> Available data
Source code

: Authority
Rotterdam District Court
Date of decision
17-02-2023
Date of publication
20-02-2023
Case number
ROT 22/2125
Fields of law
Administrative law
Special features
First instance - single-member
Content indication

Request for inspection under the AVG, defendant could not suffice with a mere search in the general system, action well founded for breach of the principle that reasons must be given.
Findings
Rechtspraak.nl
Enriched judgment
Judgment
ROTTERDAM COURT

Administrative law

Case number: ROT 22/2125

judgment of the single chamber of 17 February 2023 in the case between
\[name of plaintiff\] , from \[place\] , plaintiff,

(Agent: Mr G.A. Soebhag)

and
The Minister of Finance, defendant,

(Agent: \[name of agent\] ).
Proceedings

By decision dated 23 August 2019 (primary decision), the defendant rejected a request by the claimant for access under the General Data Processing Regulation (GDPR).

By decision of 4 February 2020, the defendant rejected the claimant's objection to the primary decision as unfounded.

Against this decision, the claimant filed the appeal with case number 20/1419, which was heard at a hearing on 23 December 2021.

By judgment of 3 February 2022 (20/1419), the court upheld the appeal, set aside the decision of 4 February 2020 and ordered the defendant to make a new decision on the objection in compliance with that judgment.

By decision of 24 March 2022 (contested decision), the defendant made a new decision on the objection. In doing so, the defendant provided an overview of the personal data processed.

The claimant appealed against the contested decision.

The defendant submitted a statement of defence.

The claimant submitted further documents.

> Prompt
Each of the lines from the one holding "Date of decision" through the final line of the entries is to be set down exactly, and no others.

> Task result
Date of decision
17-02-2023
Date of publication
20-02-2023
Case number
ROT 22/2125
Fields of law
Administrative law
Special features
First instance - single-member
Content indication

Request for inspection under the AVG, defendant could not suffice with a mere search in the general system, action well founded for breach of the principle that reasons must be given.
Findings
Rechtspraak.nl
Enriched judgment
Judgment
ROTTERDAM COURT

Administrative law

Case number: ROT 22/2125

judgment of the single chamber of 17 February 2023 in the case between
\[name of plaintiff\] , from \[place\] , plaintiff,

(Agent: Mr G.A. Soebhag)

and
The Minister of Finance, defendant,

(Agent: \[name of agent\] ).
Proceedings

By decision dated 23 August 2019 (primary decision), the defendant rejected a request by the claimant for access under the General Data Processing Regulation (GDPR).

By decision of 4 February 2020, the defendant rejected the claimant's objection to the primary decision as unfounded.

Against this decision, the claimant filed the appeal with case number 20/1419, which was heard at a hearing on 23 December 2021.

By judgment of 3 February 2022 (20/1419), the court upheld the appeal, set aside the decision of 4 February 2020 and ordered the defendant to make a new decision on the objection in compliance with that judgment.

By decision of 24 March 2022 (contested decision), the defendant made a new decision on the objection. In doing so, the defendant provided an overview of the personal data processed.

The claimant appealed against the contested decision.

The defendant submitted a statement of defence.

The claimant submitted further documents.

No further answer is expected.